Can you heal your skin through diet? A dietitian weighs in

By MiNDFOOD

Can you heal your skin through diet? A dietitian weighs in
MiNDFOOD speaks to Geraldine Georgeou, Dietitian and author of The Australian Healthy Skin Diet about the important relationship between diet and skin.

MiNDFOOD speaks to Geraldine Georgeou, Dietitian and author of The Australian Healthy Skin Diet about the important relationship between diet and skin.

What is your background?

I’m an Accredited Practising Dietitian with more than 20 years’ experience using nutrition to treat hormone conditions and underlying metabolic issues including insulin resistance, inflammation and gut health.

I work with other medical professionals like dermatologists and endocrinologists to treat skin conditions and metabolic disorders like diabetes.

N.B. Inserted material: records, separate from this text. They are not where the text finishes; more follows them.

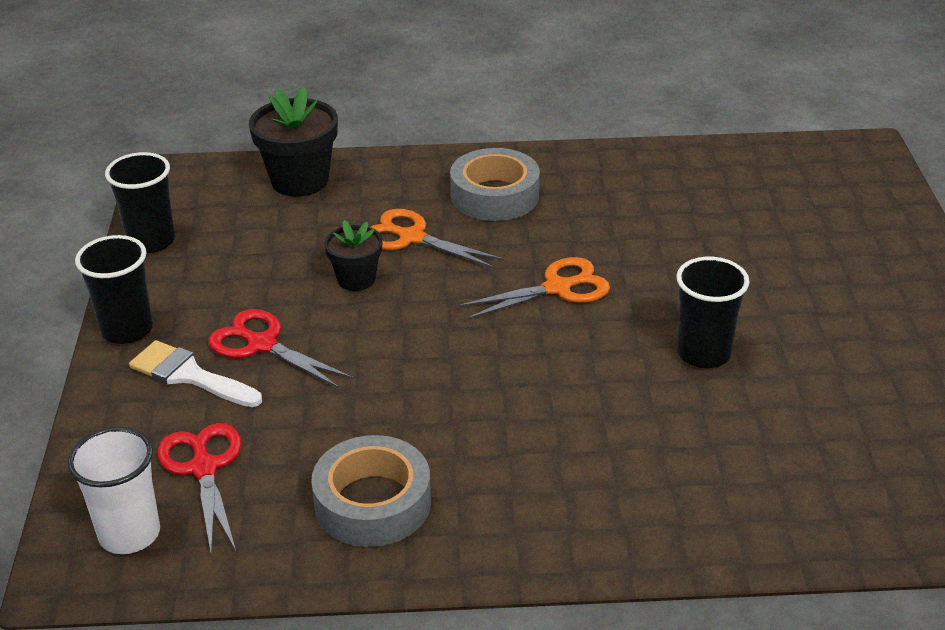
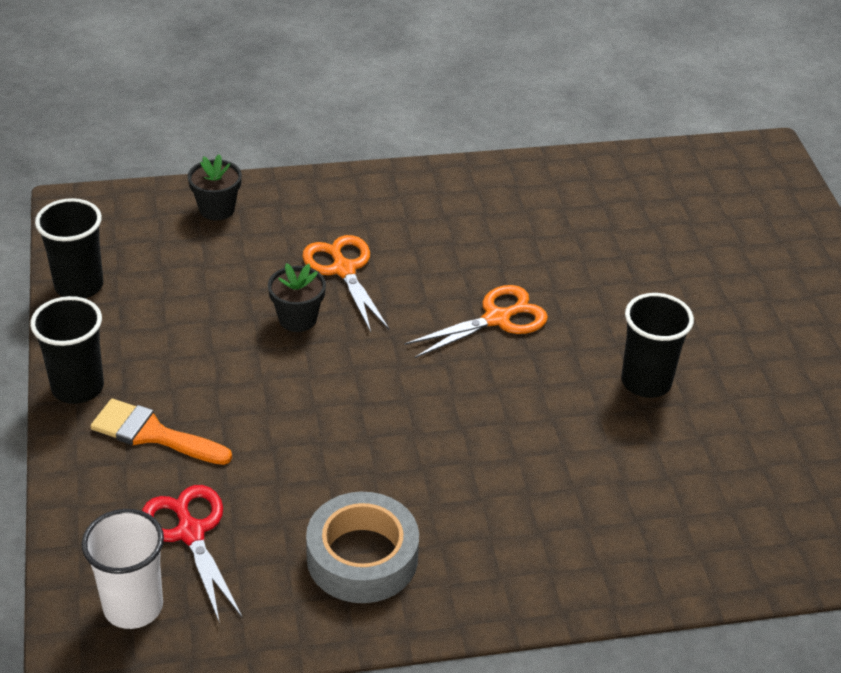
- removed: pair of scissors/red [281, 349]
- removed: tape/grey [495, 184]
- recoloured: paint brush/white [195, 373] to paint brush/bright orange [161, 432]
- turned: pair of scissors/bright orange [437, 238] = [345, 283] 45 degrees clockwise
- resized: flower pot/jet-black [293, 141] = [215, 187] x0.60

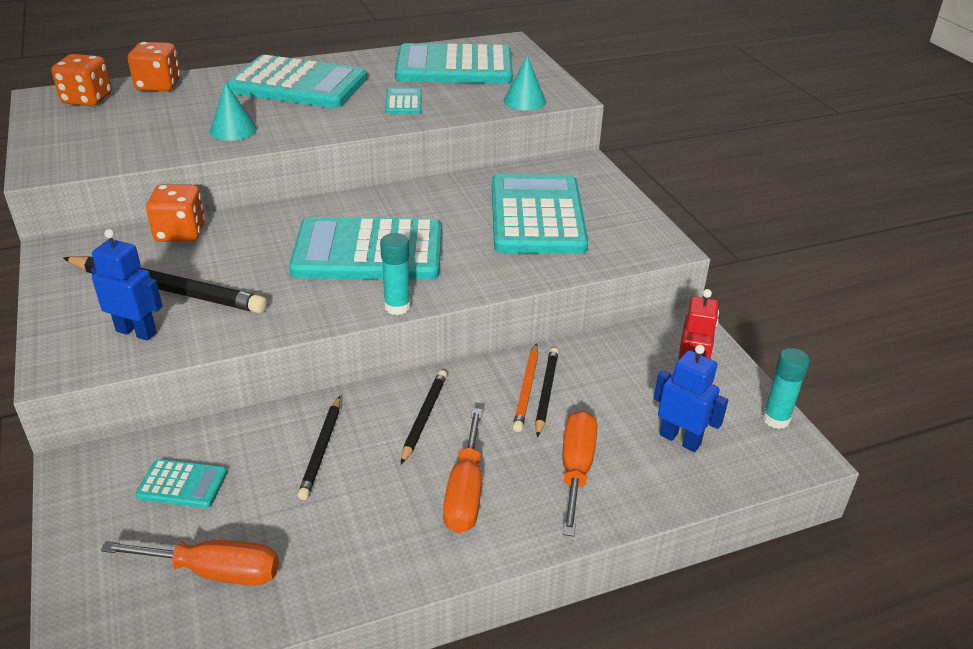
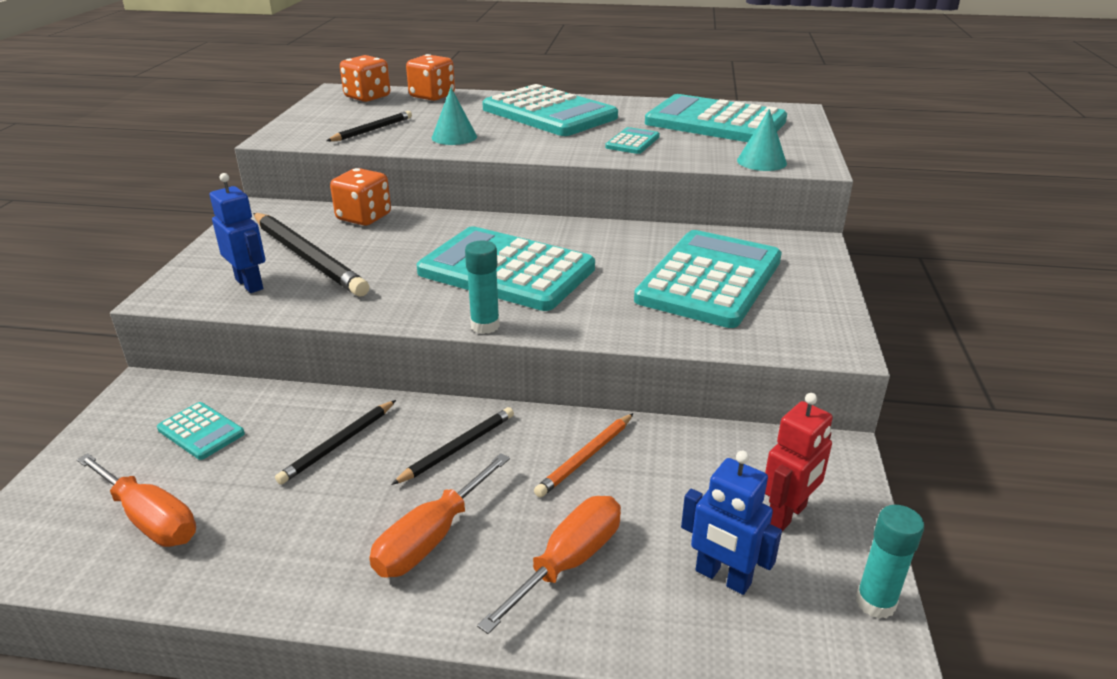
- moved: lead pencil/jet-black [547, 392] to [369, 126]
- turned: robot/cobalt [691, 398] = [731, 523] 150 degrees clockwise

Tell us about your new book?

The Australian Healthy Skin Diet is a practical handbook highlighting the evidence-based science behind the ways in which food chemicals – along with macro- and micro-nutrients – have an impact on our skin.

It provides nutritional advice for optimising skin health and helping treat conditions from acne, psoriasis, dermatitis, rosacea, eczema and rashes, or polycystic ovary syndrome, or simply searching to improve the health and look of your skin.

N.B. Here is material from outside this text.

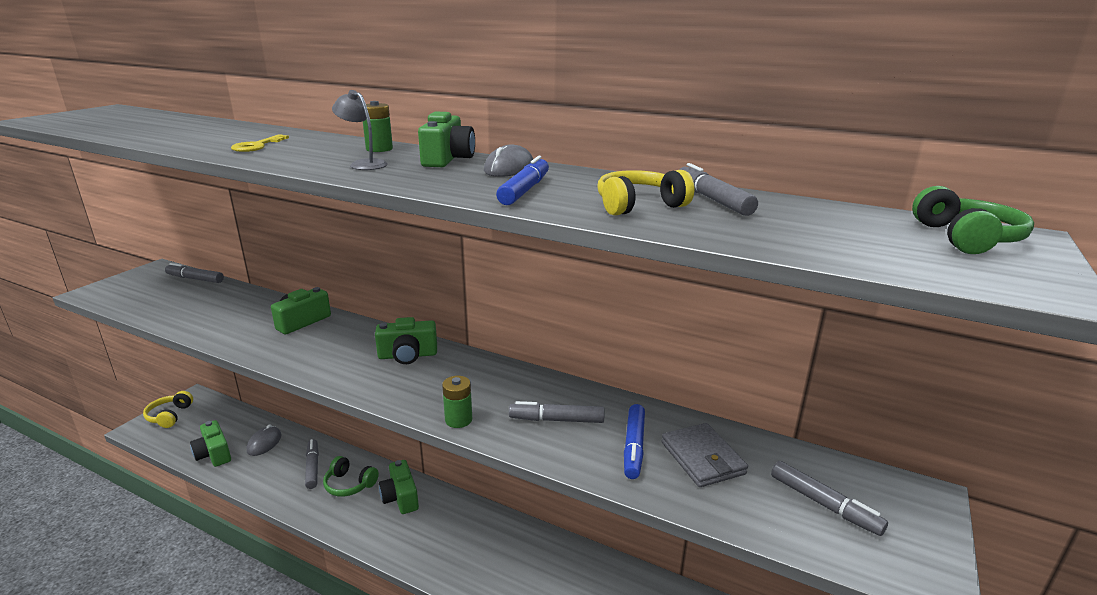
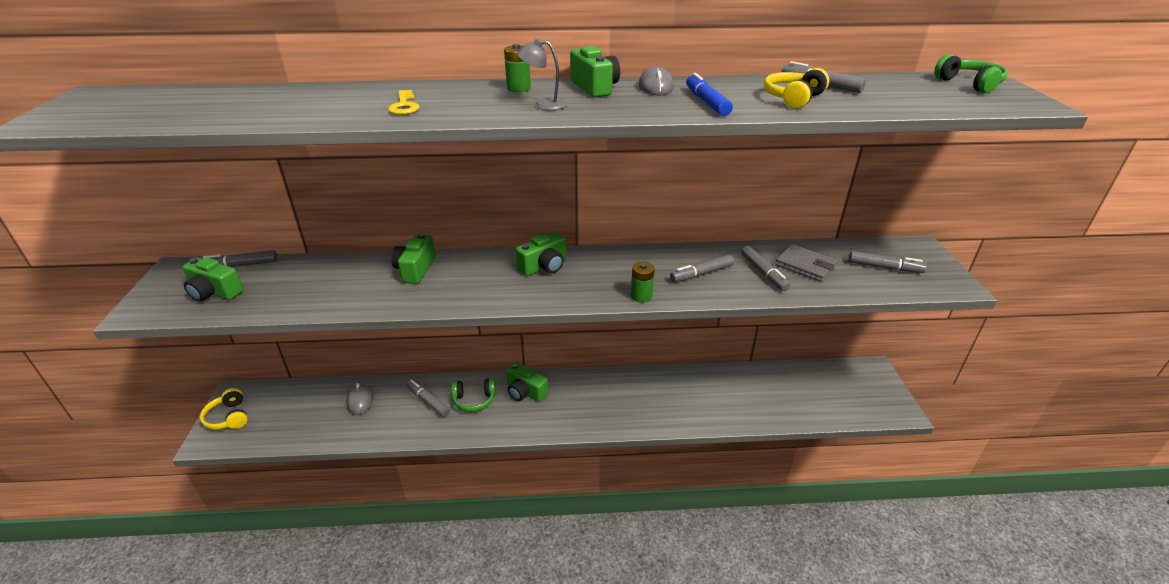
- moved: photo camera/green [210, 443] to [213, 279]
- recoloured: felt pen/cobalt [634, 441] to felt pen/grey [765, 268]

My book also explains how probiotics and prebiotics – along with low GI eating, protein with each meal, healthy carbs and monounsaturated fats – allow us to improve our gut-skin axis and keep our hormones in check.

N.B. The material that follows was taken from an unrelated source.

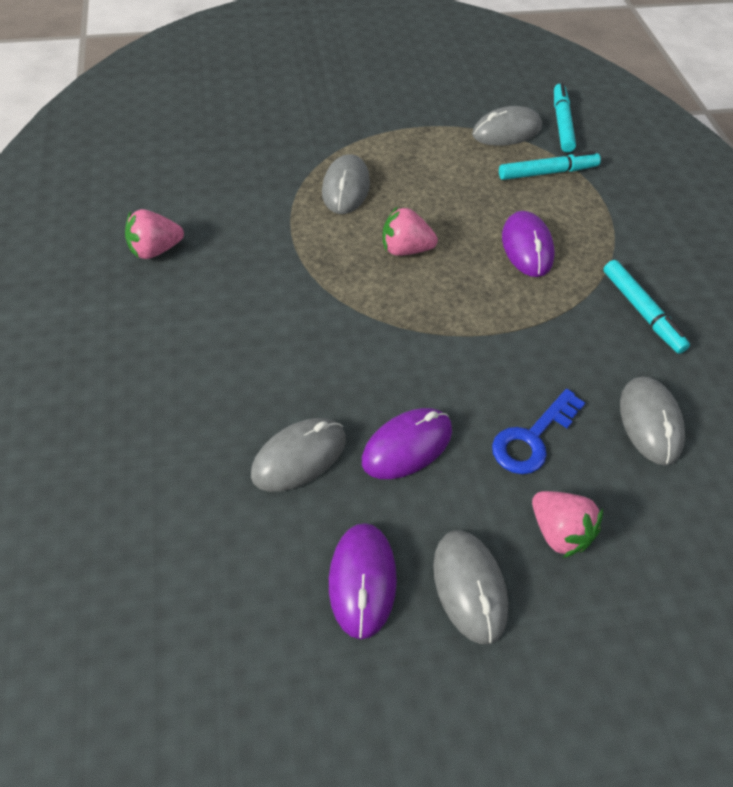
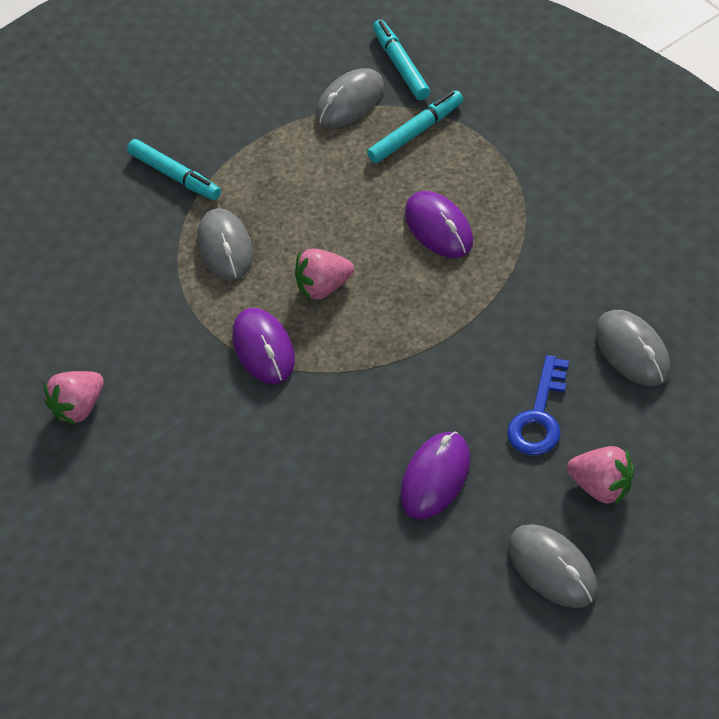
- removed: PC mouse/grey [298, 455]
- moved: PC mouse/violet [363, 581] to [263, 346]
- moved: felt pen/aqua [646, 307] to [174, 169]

What inspired you to write the guide?

Through my work, I’ve helped many people with skin conditions like acne, psoriasis, dermatitis and rosacea who had no idea of the power of nutrition to treat underlying insulin resistance and improve gut health to support skin health.

Few knew about the gut-skin axis, and the microbes that live on our body’s largest organ – all 1.8 square metres of it – are connected to our gut microbiome.

Unlocking healthy healing for our skin, particularly when it comes to conditions like acne, psoriasis, dermatitis, rosacea and even premature ageing is intimately connected to what – and how often – we eat.

Can you heal your skin by adjusting your diet? What’s a recent example of someone who has achieved this?

Acne is a debilitating condition and can affect you at various stages of your life time. I had a lovely 16 year old girl suffering from “teenager acne” which was affecting her confidence, her weight was fluctuating and she suffered from mood swings and tiredness.

Unknowingly she had an underlying health condition known as insulin resistance which was also triggering the hormones responsible for pimples and acne.

Identifying this condition, working with her medical team (Dermatologist, Endocrinologist) and consuming a low glycaemic index carbohydrate eating plan with balanced lean protein and good fats and in particular improving her snacks improved her energy, she felt better and happier about herself, but also promoted clearer, healthier looking skin.

What’s a common mistake people make when it comes to skin health?

Cutting out healthy carbs, such as wholegrain bread and cereals, is a common practice yet starves your microbiome from healthy fibres to promote good gut health.

I focus a lot on adding back good quality carbs in people’s diets to reprogram their microbiome – eating more prebiotics fibres from legumes, wholegrain breads and cereals, fruits and vegetables & probiotics from fermented products like kefir and yogurt.

What’s one piece of advice (other than drinking water and eating leafy greens) that you can share for improving skin health?

Balance is key – there’s not one miracle food, drink or supplement.

Think Mediterranean Diet – eating more wholegrains, plant-based proteins like legumes, nuts and seed for your “Gut health” along with healthy fats like Extra Virgin Olive Oil, are part of the nutrition prescription to ease inflammatory and allergic skin conditions.

Plus looking after your gut microbiome reduces inflammation supports the proliferation of good bacteria, is antimicrobial and supports the immune system and can have beneficial effects on psoriasis.